Agualusa: Acredito que estão dando algum contributo, ocupando os espaços vazios. Mas sinto muito a falta de críticas mais consistentes, desses pensadores da literatura, que tinham espaço nos jornais para desenvolverem as suas ideias, e nos ajudavam a ler. Gosta de ler algumas publicações francesas e inglesas, onde ainda se pratica o velho modelo da crítica literária.
VS: Antes de se tornar escritor, você também estudou Agronomia em Portugal. Os conhecimentos agrários, de certa forma, o auxiliam na construção de suas narrativas?
Agualusa: Não. Nada. Ou me auxiliam tanto quanto o meu interesse por outras áreas do conhecimento humano, como a física quântica. Esses anos a estudar agronomia e silvicultura foram uma completa perda de tempo. Aproveitei muito mais fazendo fotografia ou namorando.
VS: O senhor comenta em entrevistas que a realidade política pós-colonial de Angola é uma de suas inspirações. Inclusive, um dos personagens do livro As mulheres do meu pai, é inspirado no cantor e compositor Pedrito do Bié. Angola é, de certa forma, o cenário dos seus livros?
Agualusa: Não, não é. O que eu disse é que existe nesse livro um personagem secundário, no caso, uma menina, que é inspirado no Pedrito do Bié, um músico angolano que se tornou famoso porque parecia uma criança, quando já era um homem adulto. A maioria dos meus romances decorre em Angola. Mas nem todos. Escrevi um romance sobre Goa, na Índia, e um outro cuja ação decorre sobretudo no Rio de Janeiro. O meu último romance, “Os Vivos e os Outros”, decorre na Ilha de Moçambique, uma pequena cidade histórica situada no norte de Moçambique, onde vivo parte do ano.
VS: Como um personagem se constrói em sua jornada de escrever uma obra?
Agualusa: Não tenho espaço aqui para responder a essa pergunta. O que aprendi ao longo dos anos, escrevendo, é que não podemos forçar um personagem a cumprir um determinado roteiro. Ele escolhe o seu próprio caminho.
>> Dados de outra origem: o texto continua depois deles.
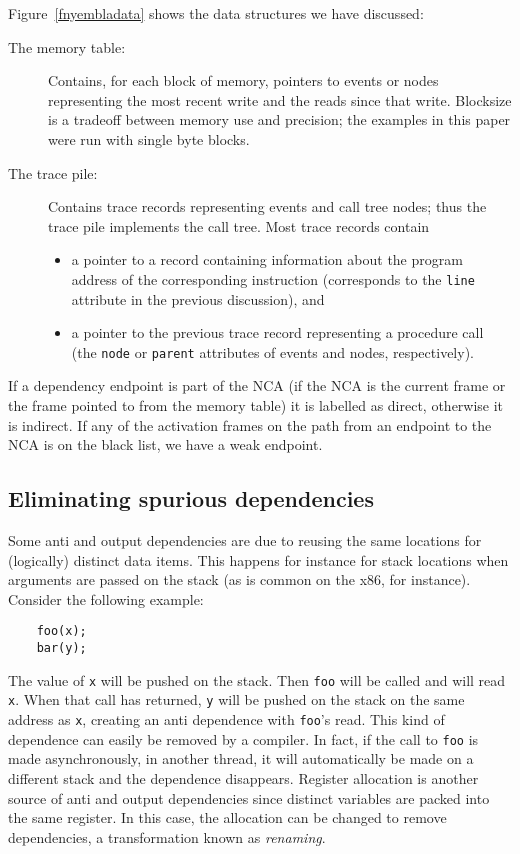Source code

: Figure~\ref{fnyembladata} shows the data structures we have discussed:
\begin{description}
\item[The memory table:]
Contains, for each block of memory, pointers to events or nodes representing
the most recent write and the reads since that write. 
Blocksize is a tradeoff between memory use and precision; the examples in 
this paper were run with single byte blocks. 
\item[The trace pile:]
Contains trace records representing events and call tree nodes; thus the 
trace pile implements the call tree. Most trace records contain 
\begin{itemize}
\item
a pointer to a record containing information about the program 
address of the corresponding instruction (corresponds to the {\tt line} 
attribute in the previous discussion), and
\item
a pointer to the previous trace record representing a procedure call (the 
{\tt node} or {\tt parent} attributes of events and nodes, respectively).
\end{itemize}
\end{description}

If a dependency endpoint is part of the NCA (if the NCA is the current
frame or the frame pointed to from the memory table) it is labelled as
direct, otherwise it is indirect. If any of the activation frames on
the path from an endpoint to the NCA is on the black list, we have a
weak endpoint.

\subsection{Eliminating spurious dependencies}

Some anti and output dependencies are due to reusing the same
locations for (logically) distinct data items. This happens for
instance for stack locations when arguments are passed on the stack
(as is common on the x86, for instance). Consider the following
example:
\begin{verbatim}
    foo(x);
    bar(y);
\end{verbatim}
The value of {\tt x} will be pushed on the stack. Then {\tt foo} will
be called and will read {\tt x}. When that call has returned, {\tt y}
will be pushed on the stack on the same address as {\tt x}, creating
an anti dependence with {\tt foo}'s read. This kind of dependence can 
easily be removed by a
compiler. In fact, if the call to {\tt foo} is made asynchronously, in
another thread, it will automatically be made on a different stack and
the dependence disappears. Register allocation is another source of
anti and output dependencies since distinct variables are packed into
the same register. In this case, the allocation can be changed to
remove dependencies, a transformation known as {\em renaming}.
VS: “Não existe identidade sem memória”, o senhor diz ao comentar sobre as imagens do rei dos Bamum no Museu Etnológico de Berlim. Angola e Brasil são dois países que ainda se recuperam de períodos coloniais traumáticos. Em alguma medida, compartilhamos também essa ausência de identidade?
Agualusa: Angola e Brasil cresceram juntos até aos finais do século XIX. Só depois se separaram. Então, são países que partilham uma mesma origem. O processo colonial tenta apagar memórias. Não significa que consiga. O mais provável, como aconteceu tanto em Angola quanto no Brasil, é o surgimento de culturas que agregam elementos coloniais e autóctones.
VS: Uma das barreiras da literatura em língua portuguesa no mundo é o próprio idioma, embora os esforços de tradução tentem suprir essa questão. Hoje, você avalia que os escritores e as obras em português ganharam mais espaço na literatura mundial?
Agualusa: O idioma nunca foi barreira nenhuma. Para isso, existem os tradutores. O que os nossos países deveriam fazer — Portugal até faz isso, mas não o Brasil nem Angola —, seria desenvolverem políticas sérias de apoio à tradução.
VS: O senhor comenta que é um “escritor de ficção movido à poesia”. Que poetas ou obras costumam lhe inspirar ou marcaram momentos de sua vida?
Agualusa: Um sem número de poetas: Senghor, Pessoa, Ferreira Gullar, Sophia, Ruy Duarte, Ana Paula Tavares, Nicolás Guillén, e tantos outros.
VS: Que escritores brasileiros você aprecia?
Agualusa: Clarice, João Ubaldo, Rubem Fonseca, Machado, Jorge Amado, Adriana Lisboa, Patrícia Melo, Marçal Aquino, Ricardo Aleixo, Ferreira Gullar, e tantos, tantos outros.